Nach Angaben der Teichwirte können die wirtschaftlichen Einbußen durch den Otter in einzelnen Betrieben bis zu 90 Prozent betragen. Landrat Roland Grillmeier verweist darauf, dass rund die Hälfte aller in Bayern gemeldeten Fischotterschäden aus der Oberpfalz stammen.
Grillmeier rief die Teichwirte erneut dazu auf, sich am engmaschigen Monitoring zu beteiligen, um verlässliche Bestandszahlen zu erhalten. In der Oberpfalz leben derzeit etwa 1.000 Fischotter. Das regionale Monitoring, das vom Landesamt für Umwelt organisiert wird, läuft noch rund sechs Wochen. Alle Informationen dazu stellt die Behörde online zur Verfügung.

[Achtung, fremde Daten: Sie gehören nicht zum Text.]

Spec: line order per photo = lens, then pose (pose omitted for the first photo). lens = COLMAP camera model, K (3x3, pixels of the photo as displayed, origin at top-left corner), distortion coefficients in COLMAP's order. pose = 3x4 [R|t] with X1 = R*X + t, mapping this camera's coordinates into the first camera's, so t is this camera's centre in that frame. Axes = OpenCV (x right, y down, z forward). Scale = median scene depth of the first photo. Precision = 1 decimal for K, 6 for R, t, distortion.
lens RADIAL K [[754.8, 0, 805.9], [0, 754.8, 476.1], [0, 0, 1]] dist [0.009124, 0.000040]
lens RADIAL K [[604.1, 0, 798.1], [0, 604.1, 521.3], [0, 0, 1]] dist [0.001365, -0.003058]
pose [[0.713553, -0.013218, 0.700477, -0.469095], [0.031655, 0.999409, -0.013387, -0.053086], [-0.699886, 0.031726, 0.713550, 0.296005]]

Wie massiv die Belastung für die Fischwirtschaft inzwischen ist, schilderte Fischwirt Josef Stier eindrücklich. „Wir haben auf unseren Flächen nachweislich fast 50 Fischotter, die pro Tag mindestens 1,5 Kilogramm Fisch fressen“, sagt er.

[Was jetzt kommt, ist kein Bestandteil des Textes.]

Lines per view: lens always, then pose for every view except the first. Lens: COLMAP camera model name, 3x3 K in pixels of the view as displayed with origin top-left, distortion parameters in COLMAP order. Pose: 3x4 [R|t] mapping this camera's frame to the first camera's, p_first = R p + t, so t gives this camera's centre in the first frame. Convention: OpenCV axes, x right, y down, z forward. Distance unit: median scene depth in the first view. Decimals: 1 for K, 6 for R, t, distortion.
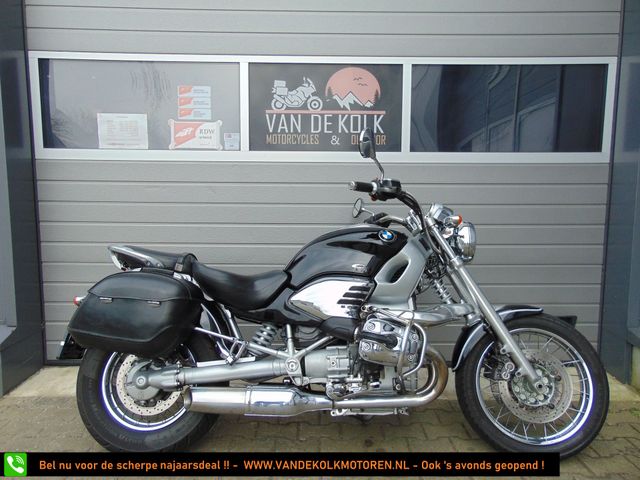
lens RADIAL K [[478.2, 0, 319.1], [0, 478.2, 240.1], [0, 0, 1]] dist [-0.015088, 0.049773]
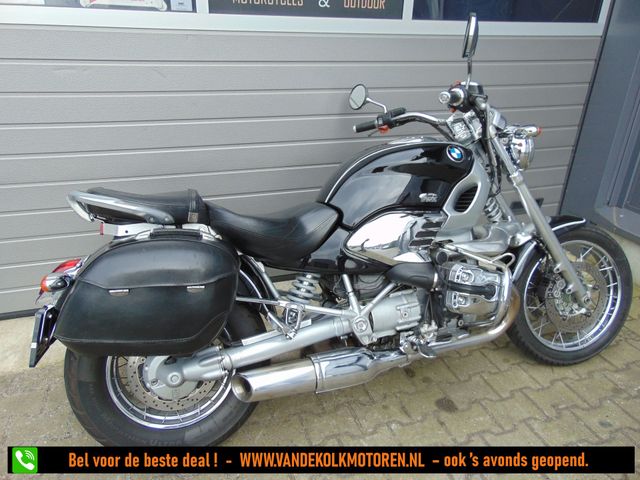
lens RADIAL K [[478.2, 0, 319.1], [0, 478.2, 240.1], [0, 0, 1]] dist [-0.015088, 0.049773]
pose [[0.949055, -0.114145, 0.293710, -0.318706], [0.013172, 0.945642, 0.324944, -0.132526], [-0.314835, -0.304521, 0.898969, 0.294483]]
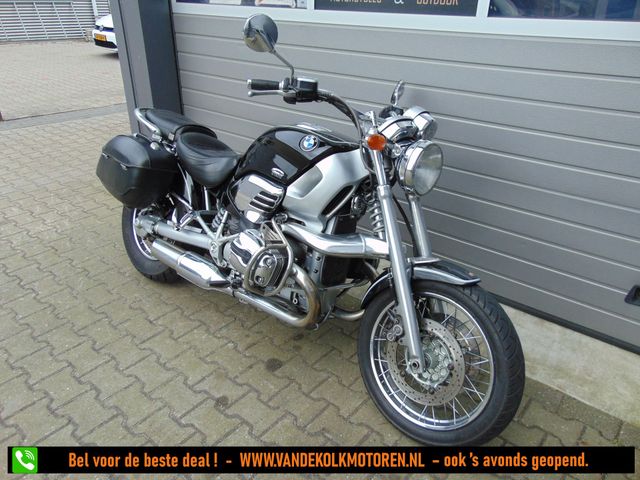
lens RADIAL K [[477.4, 0, 318.9], [0, 477.4, 241.6], [0, 0, 1]] dist [-0.017300, 0.048576]
pose [[0.767154, 0.302942, -0.565421, 0.677256], [-0.083295, 0.921038, 0.380462, -0.170833], [0.636032, -0.244776, 0.731812, 0.321352]]
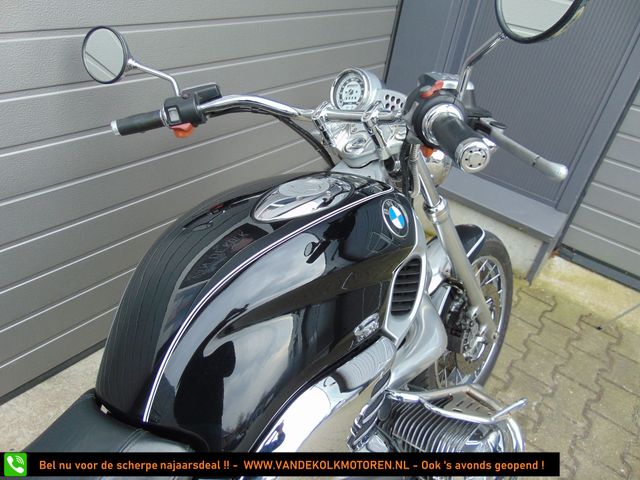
lens RADIAL K [[478.2, 0, 319.1], [0, 478.2, 240.1], [0, 0, 1]] dist [-0.015088, 0.049773]
pose [[0.617527, -0.376046, 0.690833, -0.167506], [-0.045052, 0.859955, 0.508377, -0.183611], [-0.785259, -0.345060, 0.514104, 0.814188]]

Ein wirtschaftliches Beispiel: Ein Karpfen benötigt drei Jahre, bis er marktreif ist. Wenn ein Otter einen Teich „leerfischt“, verschwinden nicht nur die aktuellen Bestände – es gehen gleichzeitig mehrere Jahre Arbeit und hohe Futterkosten verloren.
All diese Sorgen – wirtschaftliche Schäden, der Schutz der Teichwirtschaft und die Frage nach langfristigen Lösungen – wurden dem Bundesumweltminister direkt vor Ort erläutert. Schneider zeigte Verständnis für die Situation der Betriebe.
Damit künftig häufiger Ausnahmen möglich werden, etwa im Rahmen von Entnahmen, könnte das präzise regionale Monitoring ein entscheidender Schritt sein. Denn nur mit belastbaren Zahlen lässt sich klären, ob und wo Eingriffe notwendig sind – und ob der Schuss in Sachen Fischotter-Management endlich in die richtige Richtung geht.